Sorríamos sem saber porquê. Roídos pela dúvida, pela surpresa. Borboletas no estômago, todos os clichés, conferiam. O futuro estava ali no beiral da porta. Tu tinhas medo do confronto com a verdade, sempre tiveste. E eu não conseguia respirar sem a esventrar. Disse-te que só havia uma maneira de saber. Como sempre, atirei-me de cabeça e agarrei-te pelo pescoço no caminho.


Devia ter sabido logo que os teus olhos arderam na minha pele em vez de me invadirem a alma. Fiquei presa nos segredos verdes e indolentes desses teus olhos, anzóis em mim. Devia ter percebido quando seguia à tua frente e queria que estivesses a meu lado. Soube, quando antecipei que as promessas eram só palavras e que as palavras não eram todas. Quando as tuas cartas deixaram de ser folhas toscas arrancadas com paixão a cadernos maltratados e passaram a ser postais com corações. Sabia, e não to disse, quando as flores me desiludiam, o tempo e os momentos nunca chegavam e os beijos tinham hora marcada. E fui eu que tentei fintar as inevitabilidades e substituir magia por esforço, também fui eu que caí das nuvens. E a seguir percebi que sempre quis ir para além das estrelas. ...


 


 



 

Sempre fui uma indecisa crónica. Escolher é-me penoso, talvez porque aos meus olhos sobressaem sempre as possibilidades e pontos positivos aos pontos negativos. Como também o optimismo crónico me faz sempre almejar o best case scenario e é este que coloco no prato da balança. Pouco realista, talvez, mas sonhar, como voar, não faz sentido se for rasteirinho. Se tenho de escolher, meço até onde vai o sonho, e escolho o maior, o melhor que pode acontecer ainda que menos provável.


Se me desiludo muitas vezes? Só com as pessoas, acho. Dou tudo o que tenho em mim quando sonho. E depois dou mais o que não sabia que tinha. Embarco em empreitadas incompreendidas. Tal como os sonhos. Muito poucos compreendem que se pode sonhar para dentro, para se ser, apenas. Para saber, apenas. Porque se gosta, apenas.
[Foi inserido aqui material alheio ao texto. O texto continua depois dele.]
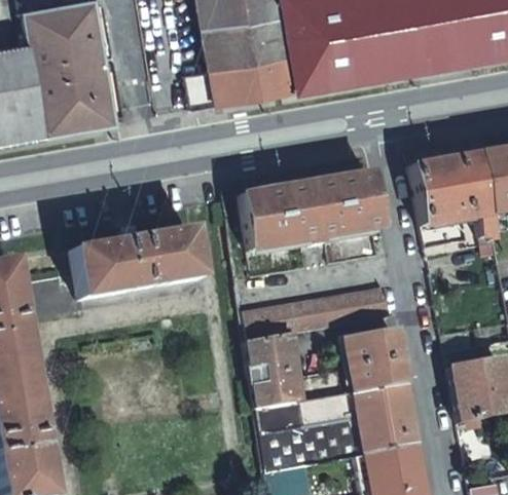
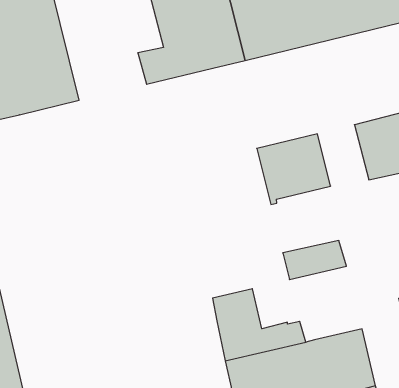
building: [241,183,317,251] -> none
building: [73,229,201,298] -> none
building: [244,296,331,339] -> none
building: [344,331,405,390] -> none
E tu sempre compreendeste.


 


 



 

E se todos os milhares de pedacinhos dizem o mesmo que os fez estilhaçar? E se nada muda, se nada nunca mais mudar? Se não houver cola que me valha? Se todas as portas por onde vou fugindo forem dar ao mesmo lugar? E se este amor nunca morrer, nem depois de me matar? Viver com um coração morto não me deixa em paz. Mesmo com tudo o resto, os muitos sonhos, os desafios, a vida que me pulsa, sempre a pedir mais. Seguir o coração, mas e o coração, onde fica, se o que resta dele é pó, cinza? Arrumado num baú e escondido nos antípodas, será longe o suficiente para fugir dele? E porque não ser o coração a seguir-me a mim?